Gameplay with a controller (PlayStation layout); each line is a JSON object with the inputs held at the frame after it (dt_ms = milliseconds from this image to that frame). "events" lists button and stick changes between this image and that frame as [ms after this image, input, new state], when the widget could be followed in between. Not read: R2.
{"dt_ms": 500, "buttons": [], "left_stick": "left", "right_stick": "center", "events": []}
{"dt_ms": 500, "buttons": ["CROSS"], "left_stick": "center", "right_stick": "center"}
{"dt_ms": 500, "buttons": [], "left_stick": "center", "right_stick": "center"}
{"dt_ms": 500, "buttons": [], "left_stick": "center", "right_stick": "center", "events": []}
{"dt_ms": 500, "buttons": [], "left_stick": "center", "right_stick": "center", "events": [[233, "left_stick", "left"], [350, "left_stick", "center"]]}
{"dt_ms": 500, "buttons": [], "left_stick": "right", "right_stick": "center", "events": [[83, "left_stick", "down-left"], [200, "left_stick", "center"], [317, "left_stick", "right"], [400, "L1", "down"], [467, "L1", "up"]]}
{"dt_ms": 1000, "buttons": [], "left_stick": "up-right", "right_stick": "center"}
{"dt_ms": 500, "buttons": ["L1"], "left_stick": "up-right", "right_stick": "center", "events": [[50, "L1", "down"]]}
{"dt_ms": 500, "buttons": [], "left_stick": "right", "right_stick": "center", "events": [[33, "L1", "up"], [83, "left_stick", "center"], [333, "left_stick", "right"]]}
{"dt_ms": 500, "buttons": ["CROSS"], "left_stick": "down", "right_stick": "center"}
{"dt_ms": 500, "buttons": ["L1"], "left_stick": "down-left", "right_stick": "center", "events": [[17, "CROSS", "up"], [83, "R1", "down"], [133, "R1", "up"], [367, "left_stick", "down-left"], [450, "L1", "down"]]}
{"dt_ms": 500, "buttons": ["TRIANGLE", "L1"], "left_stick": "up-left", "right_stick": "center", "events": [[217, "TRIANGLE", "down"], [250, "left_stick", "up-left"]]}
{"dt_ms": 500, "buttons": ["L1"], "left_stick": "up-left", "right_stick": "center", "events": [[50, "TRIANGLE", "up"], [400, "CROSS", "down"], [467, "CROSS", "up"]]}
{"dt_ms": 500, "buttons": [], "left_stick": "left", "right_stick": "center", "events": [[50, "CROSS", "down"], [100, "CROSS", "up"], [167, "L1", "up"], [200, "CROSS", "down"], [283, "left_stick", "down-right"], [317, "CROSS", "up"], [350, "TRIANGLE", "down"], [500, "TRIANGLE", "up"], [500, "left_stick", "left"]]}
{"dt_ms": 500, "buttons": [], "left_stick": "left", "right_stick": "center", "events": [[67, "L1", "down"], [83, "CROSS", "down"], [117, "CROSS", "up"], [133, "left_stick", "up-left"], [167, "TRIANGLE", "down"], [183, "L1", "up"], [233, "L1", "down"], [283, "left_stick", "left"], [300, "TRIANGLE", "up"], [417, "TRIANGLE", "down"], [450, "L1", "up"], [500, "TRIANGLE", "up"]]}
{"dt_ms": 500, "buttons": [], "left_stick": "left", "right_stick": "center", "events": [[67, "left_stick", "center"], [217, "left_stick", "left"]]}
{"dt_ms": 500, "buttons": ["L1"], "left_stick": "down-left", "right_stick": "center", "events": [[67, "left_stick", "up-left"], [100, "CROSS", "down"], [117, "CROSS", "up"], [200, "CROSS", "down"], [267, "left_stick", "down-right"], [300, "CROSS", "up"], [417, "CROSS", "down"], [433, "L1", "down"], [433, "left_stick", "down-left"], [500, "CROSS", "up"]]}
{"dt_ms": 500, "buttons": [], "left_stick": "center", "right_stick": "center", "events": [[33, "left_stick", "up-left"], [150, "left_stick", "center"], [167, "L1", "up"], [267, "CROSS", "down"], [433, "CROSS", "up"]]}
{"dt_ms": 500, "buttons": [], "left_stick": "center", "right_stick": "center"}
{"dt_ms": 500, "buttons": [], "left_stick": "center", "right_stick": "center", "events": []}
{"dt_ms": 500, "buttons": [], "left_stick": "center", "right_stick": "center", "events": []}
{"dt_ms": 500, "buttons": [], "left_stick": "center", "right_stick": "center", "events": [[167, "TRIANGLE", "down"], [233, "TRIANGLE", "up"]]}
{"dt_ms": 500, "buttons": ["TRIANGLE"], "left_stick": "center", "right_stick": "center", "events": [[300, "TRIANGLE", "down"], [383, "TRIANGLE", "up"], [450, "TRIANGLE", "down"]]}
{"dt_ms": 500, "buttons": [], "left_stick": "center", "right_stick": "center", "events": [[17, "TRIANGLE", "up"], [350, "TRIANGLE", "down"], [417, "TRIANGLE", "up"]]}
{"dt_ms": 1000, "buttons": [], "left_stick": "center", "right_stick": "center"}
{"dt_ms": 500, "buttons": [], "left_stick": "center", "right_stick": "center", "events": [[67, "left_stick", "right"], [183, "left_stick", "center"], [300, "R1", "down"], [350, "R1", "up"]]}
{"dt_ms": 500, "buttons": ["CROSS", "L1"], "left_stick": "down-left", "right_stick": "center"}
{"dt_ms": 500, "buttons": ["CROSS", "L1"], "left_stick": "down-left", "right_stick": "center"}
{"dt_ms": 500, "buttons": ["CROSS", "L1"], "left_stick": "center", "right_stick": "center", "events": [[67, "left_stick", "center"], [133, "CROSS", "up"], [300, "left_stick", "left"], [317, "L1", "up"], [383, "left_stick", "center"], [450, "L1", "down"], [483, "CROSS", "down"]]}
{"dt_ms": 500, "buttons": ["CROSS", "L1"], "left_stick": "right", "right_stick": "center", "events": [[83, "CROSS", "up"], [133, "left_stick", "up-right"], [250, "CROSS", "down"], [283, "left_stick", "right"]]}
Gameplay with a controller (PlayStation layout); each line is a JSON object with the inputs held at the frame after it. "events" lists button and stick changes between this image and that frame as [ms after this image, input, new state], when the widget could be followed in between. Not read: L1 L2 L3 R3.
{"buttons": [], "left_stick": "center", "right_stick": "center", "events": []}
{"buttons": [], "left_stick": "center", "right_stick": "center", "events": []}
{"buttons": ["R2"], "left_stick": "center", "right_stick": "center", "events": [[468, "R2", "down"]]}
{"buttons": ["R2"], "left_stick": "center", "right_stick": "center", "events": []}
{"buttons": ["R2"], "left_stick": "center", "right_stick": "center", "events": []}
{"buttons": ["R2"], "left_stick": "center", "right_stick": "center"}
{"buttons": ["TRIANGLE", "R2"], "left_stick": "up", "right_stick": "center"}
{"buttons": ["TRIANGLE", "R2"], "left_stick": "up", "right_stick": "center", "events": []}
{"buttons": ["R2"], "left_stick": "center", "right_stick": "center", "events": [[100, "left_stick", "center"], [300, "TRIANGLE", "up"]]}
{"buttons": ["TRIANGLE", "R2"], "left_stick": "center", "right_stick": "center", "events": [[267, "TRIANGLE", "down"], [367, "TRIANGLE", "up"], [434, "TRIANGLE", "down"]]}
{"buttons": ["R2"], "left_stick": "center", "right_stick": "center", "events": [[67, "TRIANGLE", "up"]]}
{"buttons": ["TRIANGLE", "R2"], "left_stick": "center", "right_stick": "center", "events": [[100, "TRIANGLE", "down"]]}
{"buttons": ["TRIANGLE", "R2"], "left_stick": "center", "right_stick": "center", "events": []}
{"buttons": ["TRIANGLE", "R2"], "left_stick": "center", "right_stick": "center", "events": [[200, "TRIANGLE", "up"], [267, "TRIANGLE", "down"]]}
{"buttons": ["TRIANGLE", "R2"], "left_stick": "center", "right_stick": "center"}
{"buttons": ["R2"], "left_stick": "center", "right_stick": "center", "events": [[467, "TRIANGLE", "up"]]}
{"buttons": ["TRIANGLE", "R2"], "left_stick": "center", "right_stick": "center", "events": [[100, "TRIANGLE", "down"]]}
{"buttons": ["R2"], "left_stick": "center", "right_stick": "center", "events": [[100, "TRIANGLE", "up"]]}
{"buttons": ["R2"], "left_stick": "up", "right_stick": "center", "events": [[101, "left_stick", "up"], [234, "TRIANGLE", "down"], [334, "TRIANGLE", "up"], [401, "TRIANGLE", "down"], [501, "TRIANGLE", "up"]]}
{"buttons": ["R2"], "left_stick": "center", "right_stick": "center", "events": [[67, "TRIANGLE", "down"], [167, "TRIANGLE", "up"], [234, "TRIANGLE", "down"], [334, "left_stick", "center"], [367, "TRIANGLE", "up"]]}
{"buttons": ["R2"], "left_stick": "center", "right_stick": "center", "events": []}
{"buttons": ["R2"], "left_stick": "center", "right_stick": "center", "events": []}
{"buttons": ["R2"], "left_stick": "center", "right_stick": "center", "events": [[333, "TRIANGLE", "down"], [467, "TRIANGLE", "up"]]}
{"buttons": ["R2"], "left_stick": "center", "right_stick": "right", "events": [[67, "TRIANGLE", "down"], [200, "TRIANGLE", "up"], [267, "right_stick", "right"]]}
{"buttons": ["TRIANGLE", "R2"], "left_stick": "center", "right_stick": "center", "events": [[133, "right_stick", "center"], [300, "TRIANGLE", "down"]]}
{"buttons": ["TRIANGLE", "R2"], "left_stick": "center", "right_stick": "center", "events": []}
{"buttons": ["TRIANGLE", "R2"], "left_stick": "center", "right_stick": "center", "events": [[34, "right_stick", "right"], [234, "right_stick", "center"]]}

PROMPT: Where a line contains the word "between", copy that line from the listing above.

OUTPUT:
Gameplay with a controller (PlayStation layout); each line is a JSON object with the inputs held at the frame after it (dt_ms = milliseconds from this image to that frame). "events" lists button and stick changes between this image and that frame as [ms after this image, input, new state], when the widget could be followed in between. Not read: R2.
Gameplay with a controller (PlayStation layout); each line is a JSON object with the inputs held at the frame after it. "events" lists button and stick changes between this image and that frame as [ms after this image, input, new state], when the widget could be followed in between. Not read: L1 L2 L3 R3.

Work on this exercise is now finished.